Do I feel it? Do I know? My very flesh is the flesh of God… His heart beats unceasingly within my own. His love pulses through my veins. And therefore it is in this very flesh that I share in his own life of love and intimacy, in the communion of the Father, Son, and Holy Spirit. I am pressing up against him at every moment, the Invisible communing with the visible, the spiritual with the bodily. For the fact that he is Spirit does not mean that he is far away, in a distant galaxy, or inaccessible to the unwieldy body that is mine. Rather, it means that he is even more intimately close than flesh could be. For he penetrates and permeates me at every instant. His eternity intersects with every moment of time. The fullness of his Being touches, fills, and permeates even the smallest of created realities, as well as created being in its fullness.

Therefore, to be close to him does not require me “leaving behind” the flesh, somehow extracting myself from my incarnate and bodily existence. Rather, it simply implies me living this existence fully in an openness to him. As John Paul II said: the body makes visible what is spiritual and divine; it is a sign of it, an efficacious sign, a sacrament; it transfers into visible reality what is invisible. And it could not do this if it was not in a real, living contact with the invisible Mystery. Yes, for this Mystery to be invisible does not mean that it is far away; it simply means that it cannot directly be seen by bodily eyes, but only through the “sign,” through the sacrament of the body and of incarnate existence.
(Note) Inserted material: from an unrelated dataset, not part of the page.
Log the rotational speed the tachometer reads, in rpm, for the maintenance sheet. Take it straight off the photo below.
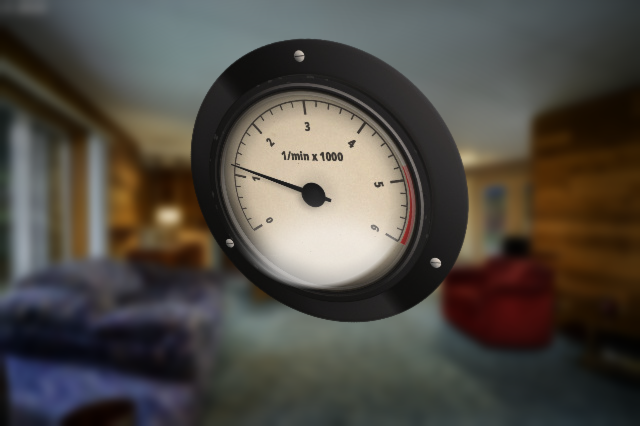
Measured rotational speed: 1200 rpm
Is this not the way it is with all of the truest things of human life, with the very reality of meaning? Meaning is not found in the mere body; but it is found in the body, lived in and through the body, and enfolds the body. It is true of beauty, goodness, truth. One cannot reduce beauty down to the level of matter; it is rather a quality of the body which nonetheless surpasses the body, of which the body is a sign, a sacrament. The same is true of the person, who is a body and yet not merely a body, who is a living body animated by a personal, spiritual “I,” by the identity of being God’s uniquely beloved. It is true of love, which exists between two persons—in their conversation, in their embrace, in their becoming one flesh—and yet this love is the “invisible” that is made visible, made present, in and through the visible.

So it is with you, my God. I do not see you, do not touch you…not directly. And yet here you are, breathing forth the mystery of your presence—of your Beauty, Goodness, Truth, and Love, of your very personal Mystery as Trinity—at the heart of every moment of my concrete existence. You are the air that fills the lungs of creation, the heartbeat that pulsates unceasingly as its inner truth, as its authentic meaning. And what then? … I simply lean against this most loving Heart, letting myself be enfolded and cradled in your sweetest bosom…and I rest in the Love that cradles the entire world even as it permeates it with the torrents of your tenderness and delight.